YOUNG EMMA. To 21 December.
London.
YOUNG EMMA
by W.H. Davies adapted by Laura Wade.
Finborough Theatre To 21 December 2003.
Tue-Sat 7.30pm Sun 3.30pm.
Runs 2hr 5min One interval.
TICKETS: 020 7373 3842.
Review: Timothy Ramsden 14 December.
Intriguing view of a once well-known poet's concealed life, skilfully staged with fine performances.
W.H. Davies, poet of the countryside, sought a good woman as companion. So, it's unsurprising his memoir, basis of Laura Wade's play, should have been controversial. Here's Davies, as World War I moves to its close, living in one of London's mean back-alleys, and, for want a companionable woman, setting up a cramped home with several highly volatile females.
Anna Ledwich, having already shown Vida intimidating her fiancée-employer Jonathan Cape with an insistence on becoming one of his firm's readers, goes on to embody these quite terrifying co-habitees for David Cann's grizzled, wooden-legged Davies, now in his early 50s.
There's Bella, unhappily married to a soldier, French Louise, who combines a mademoiselle's passion with the determined efficiency of a Prussian hausfrau, and the fateful, anonymous one-night stand Woman with Silk Stockings drunk, hysterical, completing in the sobered morning the sex omitted the night before. Ledwich's late, housekeeping roles are scarcely less fearsome.
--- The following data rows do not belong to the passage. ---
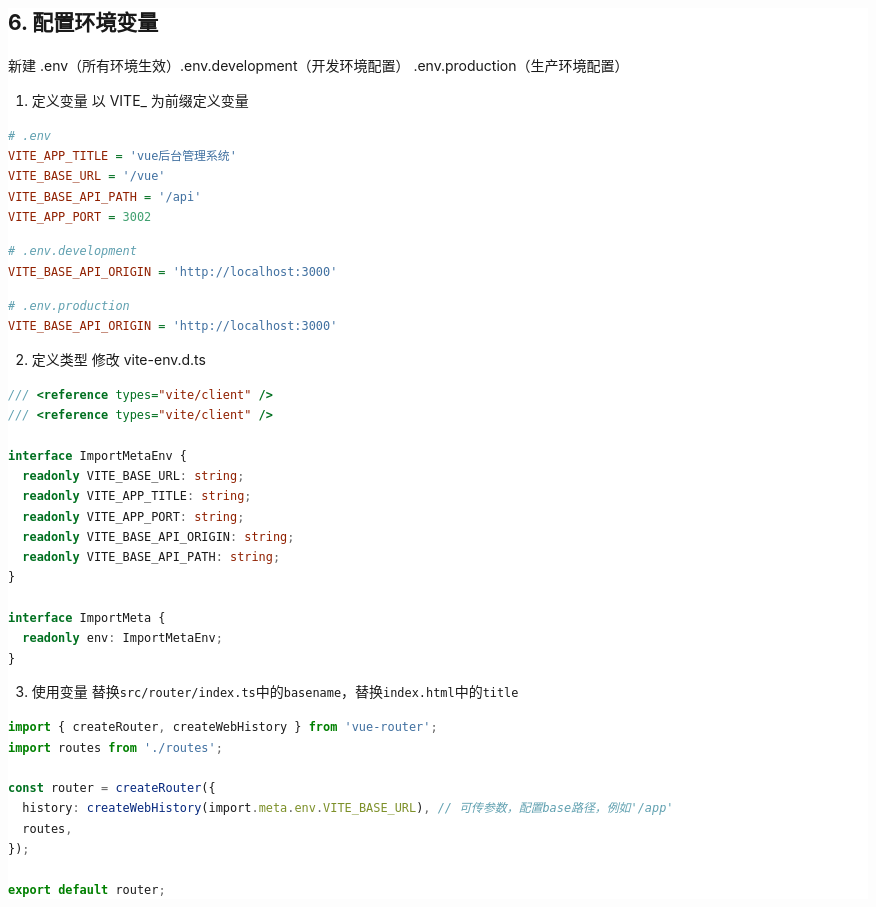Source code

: ## 6. 配置环境变量

新建 .env（所有环境生效）.env.development（开发环境配置） .env.production（生产环境配置）

1. 定义变量
   以 VITE\_ 为前缀定义变量

```ini
# .env
VITE_APP_TITLE = 'vue后台管理系统'
VITE_BASE_URL = '/vue'
VITE_BASE_API_PATH = '/api'
VITE_APP_PORT = 3002
```

```ini
# .env.development
VITE_BASE_API_ORIGIN = 'http://localhost:3000'
```

```ini
# .env.production
VITE_BASE_API_ORIGIN = 'http://localhost:3000'
```

2. 定义类型
   修改 vite-env.d.ts

```typescript
/// <reference types="vite/client" />
/// <reference types="vite/client" />

interface ImportMetaEnv {
  readonly VITE_BASE_URL: string;
  readonly VITE_APP_TITLE: string;
  readonly VITE_APP_PORT: string;
  readonly VITE_BASE_API_ORIGIN: string;
  readonly VITE_BASE_API_PATH: string;
}

interface ImportMeta {
  readonly env: ImportMetaEnv;
}
```

3. 使用变量
   替换`src/router/index.ts`中的`basename`，替换`index.html`中的`title`

```ts
import { createRouter, createWebHistory } from 'vue-router';
import routes from './routes';

const router = createRouter({
  history: createWebHistory(import.meta.env.VITE_BASE_URL), // 可传参数，配置base路径，例如'/app'
  routes,
});

export default router;
```
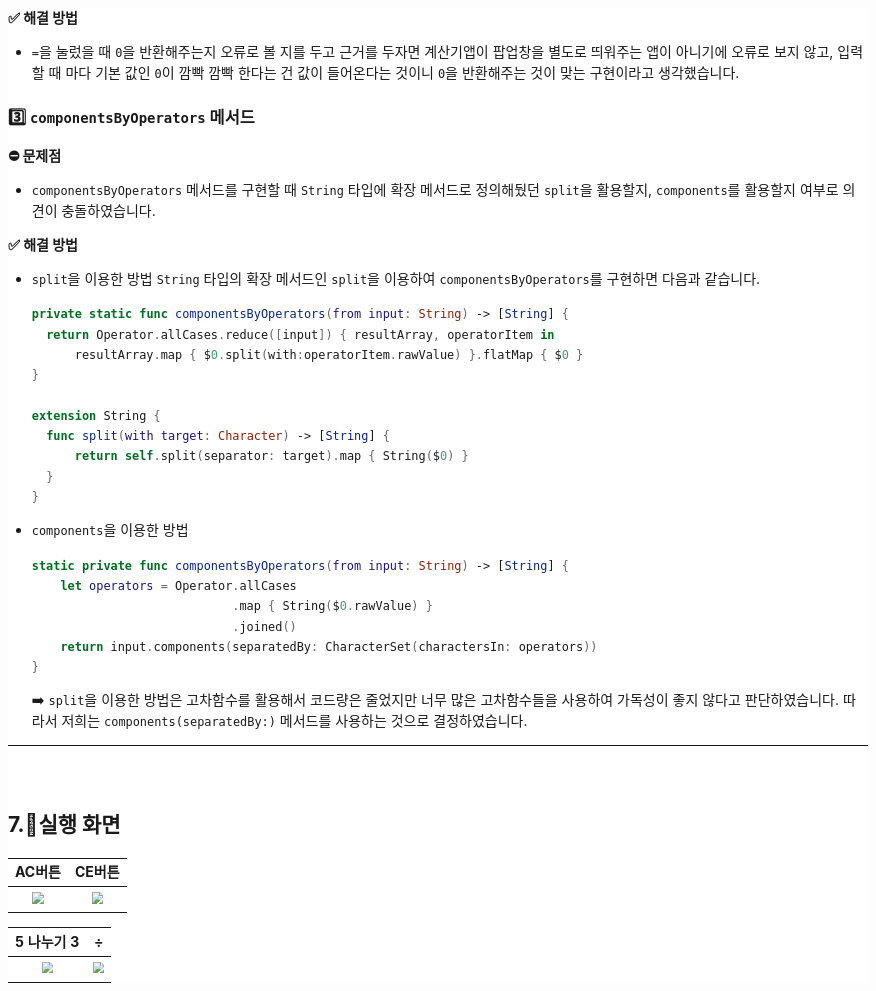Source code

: **✅ 해결 방법**
- `=`을 눌렀을 때 `0`을 반환해주는지 오류로 볼 지를 두고 근거를 두자면 계산기앱이 팝업창을 별도로 띄워주는 앱이 아니기에 오류로 보지 않고, 입력할 때 마다 기본 값인 `0`이 깜빡 깜빡 한다는 건 값이 들어온다는 것이니 `0`을 반환해주는 것이 맞는 구현이라고 생각했습니다.


### 3️⃣ `componentsByOperators` 메서드
**⛔️ 문제점**
- `componentsByOperators` 메서드를 구현할 때 `String` 타입에 확장 메서드로 정의해뒀던 `split`을 활용할지, `components`를 활용할지 여부로 의견이 충돌하였습니다.

**✅ 해결 방법**
- `split`을 이용한 방법
 `String` 타입의 확장 메서드인 `split`을 이용하여 `componentsByOperators`를 구현하면 다음과 같습니다.
  ``` swift
  private static func componentsByOperators(from input: String) -> [String] {
    return Operator.allCases.reduce([input]) { resultArray, operatorItem in
        resultArray.map { $0.split(with:operatorItem.rawValue) }.flatMap { $0 }
  }
  
  extension String {
    func split(with target: Character) -> [String] {
        return self.split(separator: target).map { String($0) }
    }
  }
  ```
- `components`을 이용한 방법
    ``` swift
    static private func componentsByOperators(from input: String) -> [String] {
        let operators = Operator.allCases
                                .map { String($0.rawValue) }
                                .joined()
        return input.components(separatedBy: CharacterSet(charactersIn: operators))
    }
    ```
  ➡️ `split`을 이용한 방법은 고차함수를 활용해서 코드량은 줄었지만 너무 많은 고차함수들을 사용하여 가독성이 좋지 않다고 판단하였습니다. 따라서 저희는 `components(separatedBy:)` 메서드를 사용하는 것으로 결정하였습니다.
---

</br>

<a id="7."></a> 

## 7.📱실행 화면

| AC버튼 | CE버튼 |
| :--------: | :--------: |
|<img src="https://github.com/karenyang835/pr-exercise/assets/124643896/8b1ad771-9e9a-4059-9318-35ab0c981340" style="zoom:70%;" />|<img src="https://github.com/karenyang835/ios-calculator-app/assets/124643896/36c83710-a752-4881-8b22-2835b722f151" style="zoom:70%;" />|

| 5 나누기 3 | ÷  |
| :--------: | :--------: | 
|<img src="https://github.com/karenyang835/ios-calculator-app/assets/124643896/a5a66154-b8ce-4010-b01c-18231ebe227c" style="zoom:70%;" />|<img src="https://github.com/karenyang835/ios-calculator-app/assets/124643896/219e2bea-6895-41ed-bb9c-1846148d5221" style="zoom:70%;" />|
So it's a relief when she's replaced in Davies' street-meetings with Margot Molinari's smilingly pliant Emma. Not without a sudden streak of steel where money's concerned, Emma becomes Davies' companion and wife, even while he believes she's brought him venereal infection. Molinari makes clear what Davies saw in Emma: a happy disposition in his unsatisfied world.
Life doesn't provide the shaping drama needs, but Wade creates a structure through the occasional emergence of the action's frame Cape and Vida arguing over Davies' attempt to withdraw his frank memoir provide a mirror of Davies' difficulties with women.
She handles the other problem - memoirs see things from the writer's perspective - by making the authorial view wittily evident. Davies stops the action, electing to play different moments in his life, with other characters obediently switching mood and response.
Tamara Harvey's Bright Angel company provide as strong a production as their rare Tennessee Williams revival at the Finborough last summer. Gabriella Csanyi-Wills miraculously creates a three-room set on the tiny stage, aptly dominated by a bed, while also suggesting in its cramped compartmentalisation the nature of Davies' temporarily urban life. Will Barton brings a brisk humour to his various characters.
Jonathan Cape/Will/Dr Lyndon/Dr Brook/Policeman: Will Barton.
W.H. Davies: David Cann.
Vida/Bella/Louise/Woman with silk Stockings/Mrs Larkins/Shopkeeper: Anna Ledwich.
Emma: Margot Molinari.
Director: Tamara Harvey.
Designer: Gabriella Csanyi-Wills.
Lighting: Emma Chapman.
Sound: Ben Evans.
Music: Owen Leech.
Assistant director: Laura Dunton Clarke.